Lurking spoilers prevent me from divulging more of the plot, except to say that naturally the question arises of whether Maggie will become pregnant, and if so, by whom; whether Maggie, who as we saw wants to control her life and fate, and who has fallen in love with John and he with her, will discover that John is a bit too much of a rose who needs constant gardening on her part, showing egocentrism on his part; and also if, as a result of the plot devices, a tie will be formed between Maggie and Georgette, who continues to control John’s life even after she finds out about his affair with Maggie – who someone in the film describes as pure but also somewhat dumb.

Shrewd and witty

“Maggie’s Plan” is also a clever comedy in terms of its cultural references and its appeal to an educated audience. One of its best jokes makes reference to the name and fame of the Slovenian theoretician Slavoj Zizek, and it’s clear that Miller is familiar with “Pursuits of Happiness,” by the philosopher Stanley Cavell, which has become a basic text in every study of classic American romantic comedies. Cavell’s brilliant work deals, as its subtitle indicates, with “the Hollywood comedy of remarriage,” and Miller’s picture is a shrewd and witty variation on several of Cavell’s theories on this subject.

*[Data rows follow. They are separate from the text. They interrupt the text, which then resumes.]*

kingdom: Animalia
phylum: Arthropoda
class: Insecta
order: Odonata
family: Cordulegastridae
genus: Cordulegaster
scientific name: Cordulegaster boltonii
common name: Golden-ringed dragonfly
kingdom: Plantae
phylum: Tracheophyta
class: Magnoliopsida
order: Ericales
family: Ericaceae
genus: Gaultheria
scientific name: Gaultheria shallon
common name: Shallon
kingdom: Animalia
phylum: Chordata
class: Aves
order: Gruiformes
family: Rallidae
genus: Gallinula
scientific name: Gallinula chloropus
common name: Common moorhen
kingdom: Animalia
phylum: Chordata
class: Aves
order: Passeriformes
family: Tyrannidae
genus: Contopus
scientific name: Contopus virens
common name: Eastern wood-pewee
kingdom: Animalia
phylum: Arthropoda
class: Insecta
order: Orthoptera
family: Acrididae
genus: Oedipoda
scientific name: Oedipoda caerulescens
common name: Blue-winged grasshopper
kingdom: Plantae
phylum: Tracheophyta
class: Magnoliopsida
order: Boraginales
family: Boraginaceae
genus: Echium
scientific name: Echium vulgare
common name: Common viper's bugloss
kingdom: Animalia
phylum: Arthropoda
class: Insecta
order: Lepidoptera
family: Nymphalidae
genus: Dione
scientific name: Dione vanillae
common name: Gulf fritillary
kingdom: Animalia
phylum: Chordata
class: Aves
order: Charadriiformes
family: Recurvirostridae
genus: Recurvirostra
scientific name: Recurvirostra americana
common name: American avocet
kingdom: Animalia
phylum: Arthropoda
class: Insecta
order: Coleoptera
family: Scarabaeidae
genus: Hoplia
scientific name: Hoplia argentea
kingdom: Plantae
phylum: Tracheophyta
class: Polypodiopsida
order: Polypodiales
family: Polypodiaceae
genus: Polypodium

The three stars are excellent. True, Greta Gerwig once more plays the young woman who tries to control her life but without much success, as she did in “Frances Ha.” But as Maggie, she is able to bring out the disparity that exists in this character between self-confidence and fragility. Ethan Hawke also does a very fine job of bringing to the fore the disconnects in his character between ambition, egocentrism and weakness. Particularly amusing is Julianne Moore – it’s a pleasure to see her carry off a comic role with such skillful precision after her hysterical performance in “Maps to the Stars” and her appearances in two tearjerkers, “Still Alice” and “Freeheld.” Every sentence spoken by Moore in “Maggie’s Plan” is on target. Above all, she is able to show both Georgette’s arrogant, patronizing side and her touching side – no easy task, certainly not in comedy. Bill Hader and Maya Rudolph, as Maggie’s friends who advise her at her moment of crisis, also do good work.

Even if “Maggie’s Plan” is not a great comedy, it is a work of intelligence that succeeded in surprising me, especially after Miller’s earlier films. There are thematic elements that connect to those movies, but this time she handles them with a lighter touch, though without jettisoning their seriousness. Maggie had a plan: to become a mother. Miller’s comedy focuses on the question of whether she will succeed in executing her plan, and its plot developments lead to a situation in which that plan is at the center of the emotional maelstrom of relations between the men and women in the movie.